Back to the sheep after living dream at Ascot
Published 01/10/2010 | 05:00
Last Sunday was a very special day in my life. First and foremost I am a sheep farmer, but I also hold a restricted training licence and, at Ascot on Sunday, Fictional Account won a Listed race for me. That's a memory I will cherish forever.
I live in a cul-de-sac in Piercetown, Co Meath, and Frank Broad, who is assistant manager at Moyglare Stud, is a neighbour. He comes up every morning at 5.30 to ride out with me, so the training is a two-man show really.
Frank is like a father figure to me. He has a wealth of experience, and we chat among ourselves about what we will do with the horses and where we will run them.
He and his son Eric, who also helps out, often said that we should take something to England some time. When they were going through the programme one day, Frank noticed that there were only a few runners in this particular Listed race last year.
The Flat season is nearly over and Fictional Account had just won at Down Royal, so we thought we'd bring her over and have a cut off it. We had nothing to lose.
Frank and Eric got on the boat with the horses on Wednesday. We sent Striking Force with Fictional Account for company, and he ran really well himself to be fifth in an amateur riders' race at Ascot.
I flew over on Saturday with my brother James and Keith Clarke, who rides out with us. We went for a few drinks in Bracknell. Sure, by the end of the night, we had told anyone that would listen that Fictional Account would have a great chance on Sunday.
She didn't let us down. We were hoping she would finish in the first three or four and get a bit of black type, so to win was just fantastic.
It was an incredible experience. I had never been racing outside Ireland before, and Ascot was breathtaking. If I had a runner at Killarney or Bellewstown, I'd be a nervous wreck, but I was so distracted by everything going on around me on Sunday that I hadn't time to dwell on things.
One minute I was looking at the Queen's horse walking around the parade ring and then the Godolphin horse, and the next thing I knew I was looking over at them from the winner's enclosure. I was just mesmerised by it.
I've been into horses since I was 18 or 19, and you always dream of having a winner at Leopardstown at Christmas or at Punchestown, that some day it might be you in the limelight. So to have a winner at one of those elite venues was something special.
I'm 47 years of age and Frank is 60, but we get a great buzz out of riding out in the morning, putting our heads together to make plans for the horses. Lo and behold, my six-horse barn now has an Ascot Listed winner staring out at us.
I have thought about getting a full licence in the past, but I prefer to keep it small. It's better to do the few you have properly, I reckon, rather than half-doing too many.
As it is now, once we've got the horses ridden out, Frank can go off to do his job at Moyglare, and I go about doing whatever needs to be done with the sheep.

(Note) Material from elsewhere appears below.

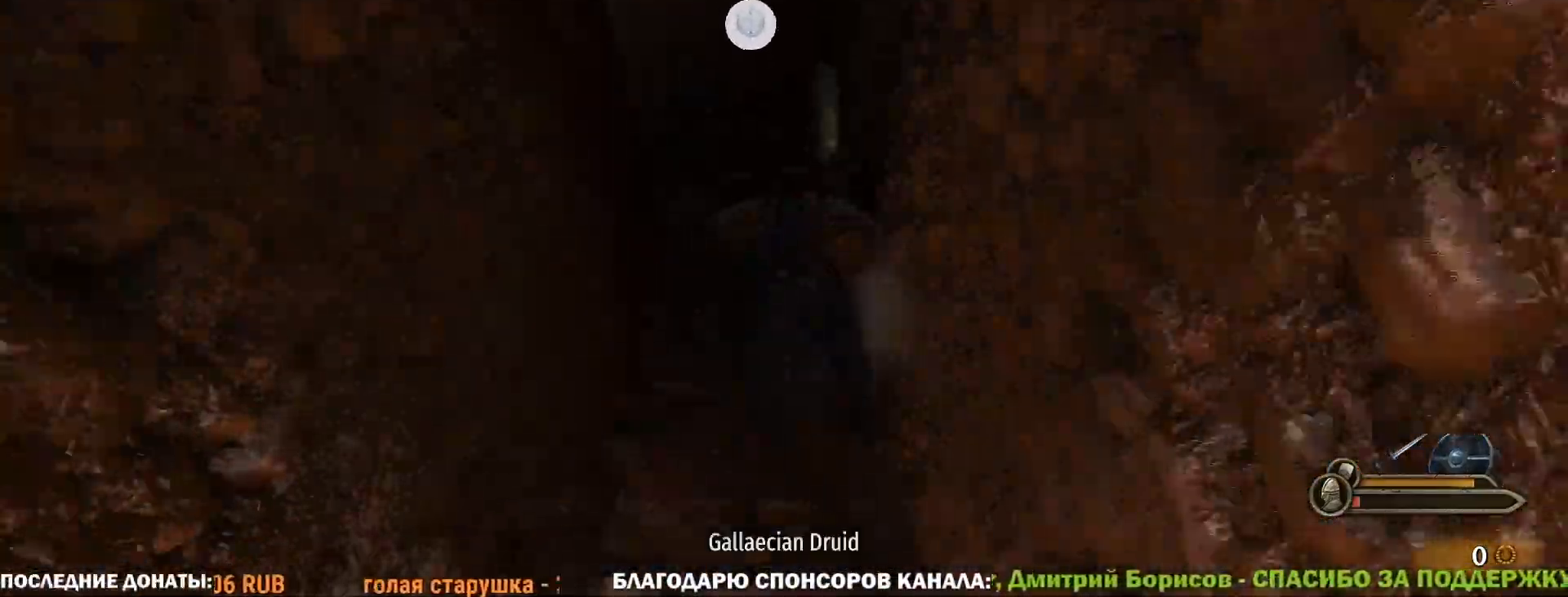
{"keys": ["a"], "mouse": ["right"], "events": [[17, "w", "up"], [150, "s", "down"], [350, "d", "up"], [433, "a", "down"], [483, "s", "up"]]}
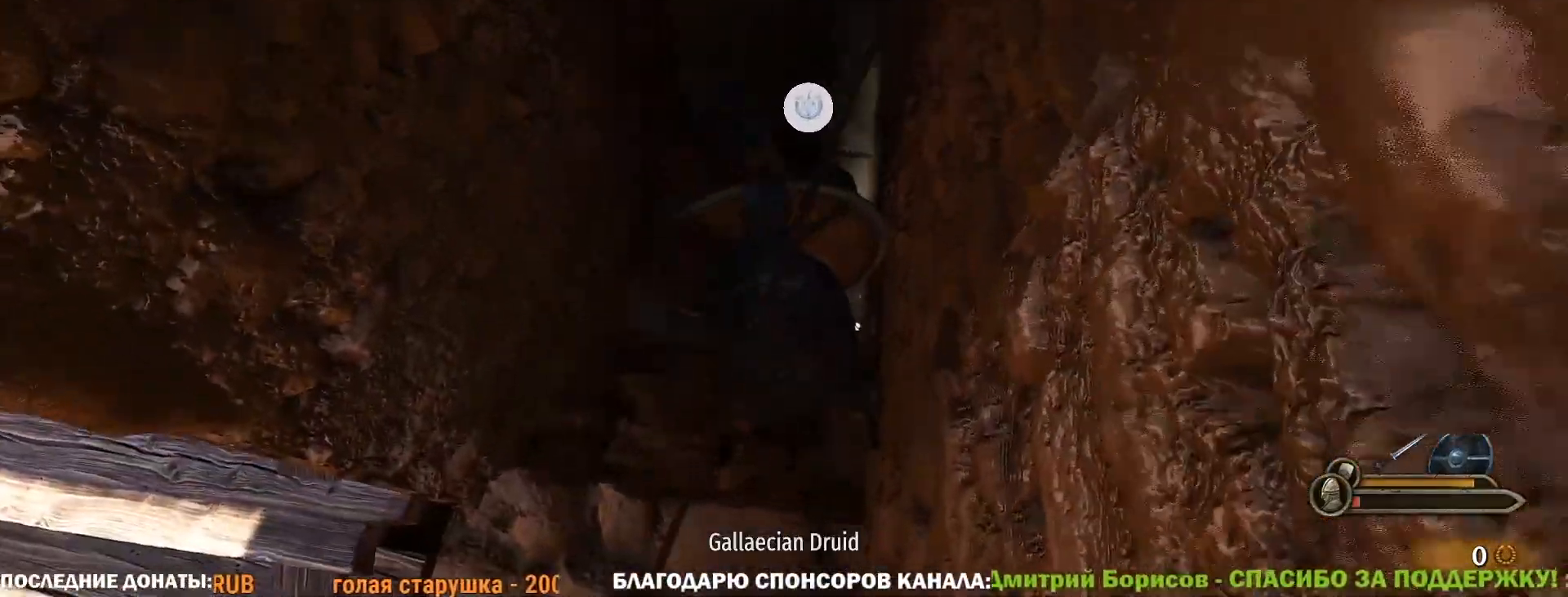
{"keys": ["w"], "mouse": [], "events": [[33, "mouse_left", "down"], [33, "mouse_right", "up"], [133, "mouse_left", "up"], [133, "w", "down"], [500, "a", "up"]]}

I have over 500 sheep here altogether, including 300 breeding ewes.
I don't lamb the ewes until March or April when we have a bit more daylight, because we like to get the horses out early.
This weekend, I must dose 220 sheep, and I was able to get organised for that job with my brother's help during the week. I had a runner at Roscommon on Monday, which unfortunately came back lame, and Keith and myself took a couple to Dundalk for a schooling bumper on Tuesday.
So the schedule is always full, but I manage fine because I concentrate on quality rather than quantity. For example, one of the horses I galloped at Dundalk on Tuesday was entered in bumpers at Gowran Park today and tomorrow, but she just isn't up to the job so I'm sending her home. I don't want to waste owners' money or our time.
I'll keep on dreaming, though. What happened on Sunday was a pure fairytale, and it proved that dreams really do come true -- you just have to reach out and grab them.